QUESTIONS D'ÉTUDE:
A: D'après le passage cité, dans quel type de forum la réponse reprise dans l'article avait-elle d'abord été publiée ?
B: Reproduisez à l'identique la partie du passage cité qui s'ouvre sur les mots contenant « Nota :  Cette » et se clôt sur « en compositions possibles. ».

PASSAGE CITÉ:
/---

Nota :  Cette article est une reprise de réponse que j'avais publié dans un forum de psychologie où il était demandé conseil sur des ouvrages de développement personnel.  Alors que de nombreux contributeurs indiquaient des auteurs réputés dans ce domaine particulier, comme Gounelle, Krishnamurti, Jorodowski, Castaneda, le Dalaï Lama etc... , j'indiquais que la littérature traditionnelle et la philosophie étaient pour moi les meilleurs ouvrages de développement personnel qui soient car ils n'indiquaient pas de recette de cuisine mais transmettaient plutôt une "éducation émotionnelle" au lecteur, au moyen de  son identification aux différents personnages des romans, quels qu'ils soient. Et que les meilleurs auteurs étaient ceux qui pouvaient le mieux et le plus finement transmettre cette palette émotionnelle subtile, infinie en compositions possibles.

\---

DONNÉES FOURNIES:
/---

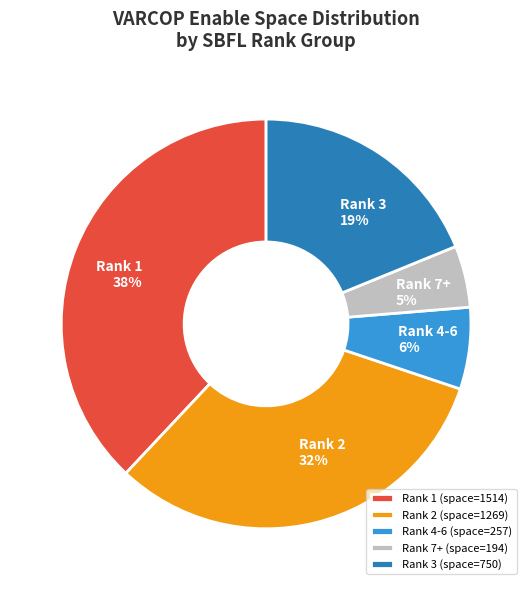

To the nearest percent, what percentage of the pie is Rank 7+ (space=194)?

5%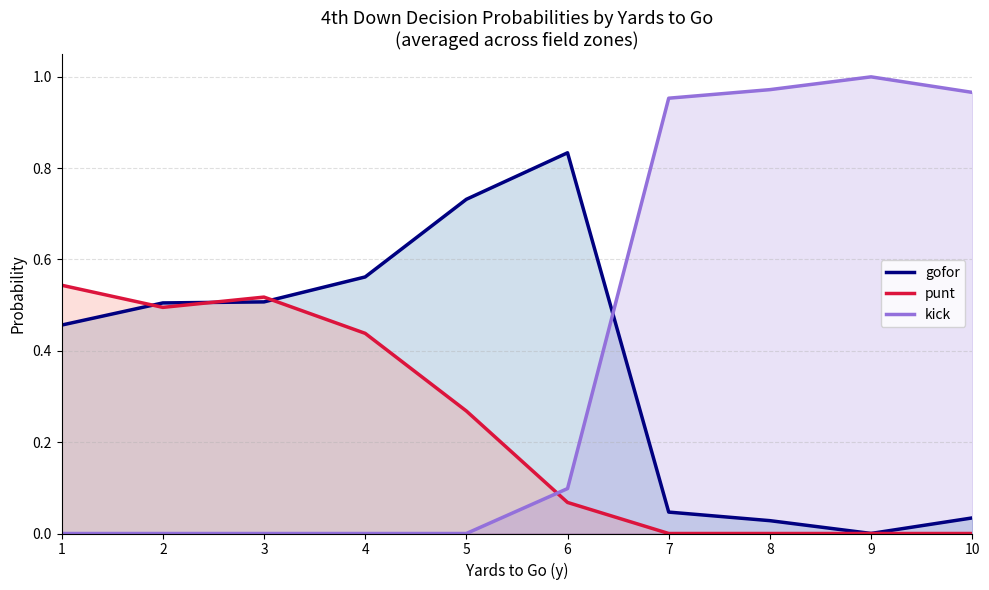

At how many categories does at least one series exceed 0?

10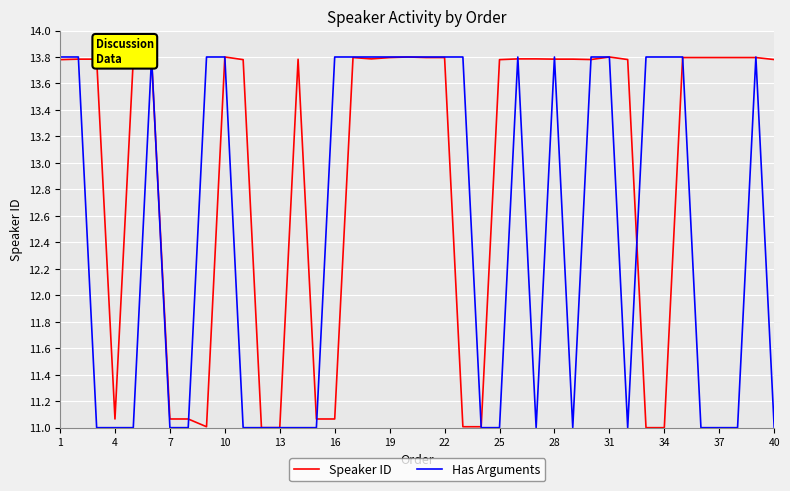

The Speaker ID series shows 7.4 at 7. True or false?

False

\---

SOLUTIONS DES EXERCICES:
A: Dans un forum de psychologie.

B:
Nota :  Cette article est une reprise de réponse que j'avais publié dans un forum de psychologie où il était demandé conseil sur des ouvrages de développement personnel.  Alors que de nombreux contributeurs indiquaient des auteurs réputés dans ce domaine particulier, comme Gounelle, Krishnamurti, Jorodowski, Castaneda, le Dalaï Lama etc... , j'indiquais que la littérature traditionnelle et la philosophie étaient pour moi les meilleurs ouvrages de développement personnel qui soient car ils n'indiquaient pas de recette de cuisine mais transmettaient plutôt une "éducation émotionnelle" au lecteur, au moyen de  son identification aux différents personnages des romans, quels qu'ils soient. Et que les meilleurs auteurs étaient ceux qui pouvaient le mieux et le plus finement transmettre cette palette émotionnelle subtile, infinie en compositions possibles.